La presidenta de México, Claudia Sheinbaum Pardo, encabezó en el Patio de Honor de Palacio Nacional la ceremonia conmemorativa por el 113 aniversario del asesinato del presidente Francisco I. Madero y del vicepresidente José María Pino Suárez, un episodio clave de la Decena Trágica que marcó el rumbo político del país.
Durante el acto, la mandataria estuvo acompañada por la secretaria de Gobernación, Rosa Icela Rodríguez Velázquez; el secretario de la Defensa Nacional, general Ricardo Trevilla Trejo; el secretario de Marina, almirante Raymundo Pedro Morales Ángeles, y el director del Instituto Nacional de Estudios Históricos de las Revoluciones de México (INEHRM), Felipe Arturo Ávila Espinoza. Las autoridades montaron una guardia de honor en memoria de ambos personajes.
En su intervención, Ávila Espinoza destacó la relevancia histórica de Madero y Pino Suárez al frente del primer gobierno democrático del siglo XX surgido tras una revolución que derrocó al régimen porfirista. Señaló que ambos impulsaron la vía institucional y legal para atender las demandas sociales que detonaron el movimiento revolucionario.

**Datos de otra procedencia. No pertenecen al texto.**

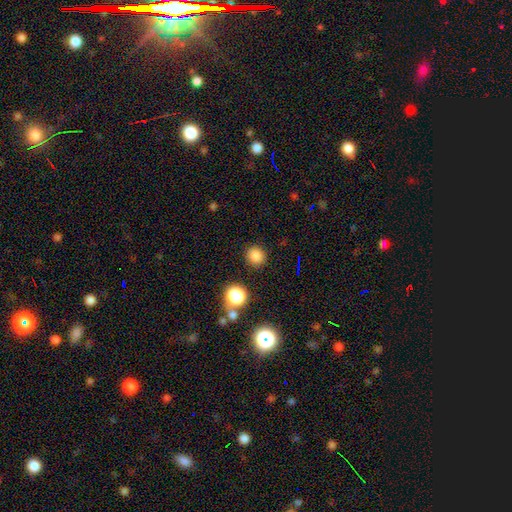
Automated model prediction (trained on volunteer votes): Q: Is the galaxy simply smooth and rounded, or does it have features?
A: smooth — 81%.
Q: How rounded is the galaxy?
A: round — 85%.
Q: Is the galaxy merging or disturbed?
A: none — 88%.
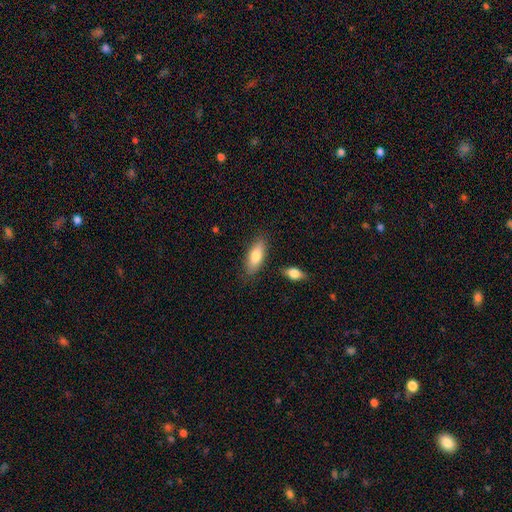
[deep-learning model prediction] Smooth or featured? smooth (78%)
How rounded? in between (72%)
Merging? none (80%)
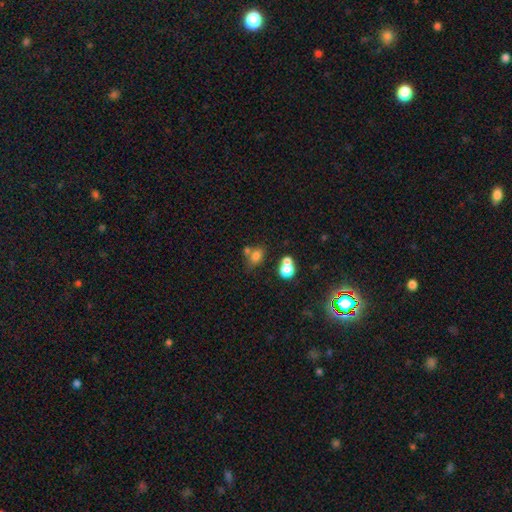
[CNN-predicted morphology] type=smooth (76%); roundness=in between (64%); merging=none (47%).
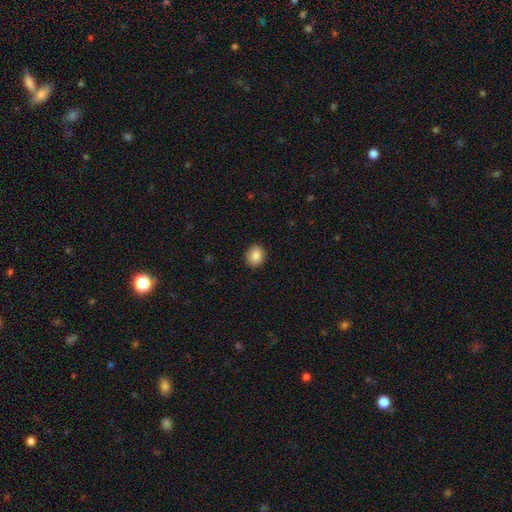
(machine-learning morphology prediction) Overall: smooth (88%). How rounded: round (58%; in between 41%). Merging: none (91%).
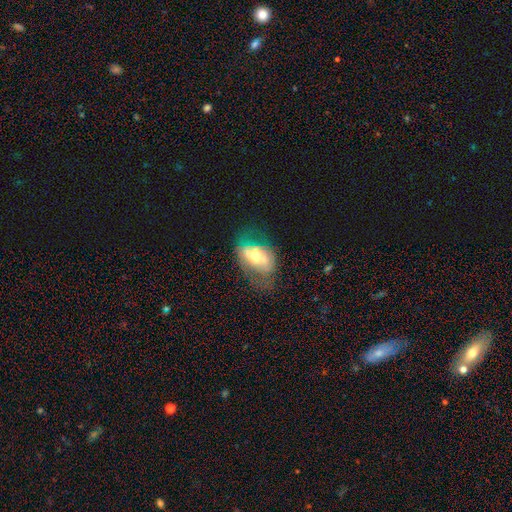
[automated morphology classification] A smooth galaxy with no disk features (47%). Merging: none (39%).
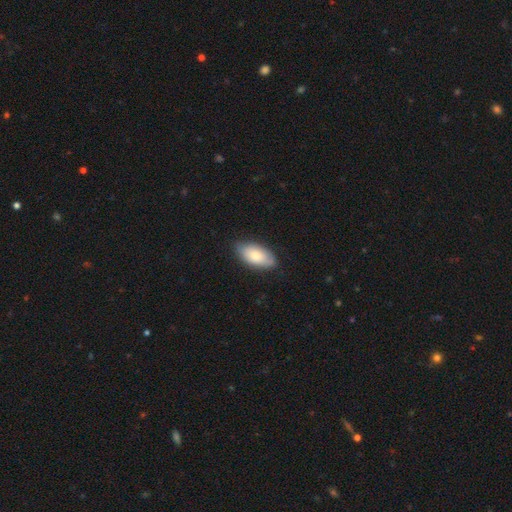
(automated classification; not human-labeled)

El titular del INEHRM subrayó que la figura de ambos mandatarios sigue vigente por su defensa de la legalidad, su compromiso con la democracia y su congruencia política, elementos que —dijo— continúan influyendo en la vida pública del país.
A la ceremonia asistieron integrantes del gabinete federal y funcionarios de diversas dependencias, en un acto que recordó la trascendencia histórica del legado maderista y su impacto en la vida política contemporánea.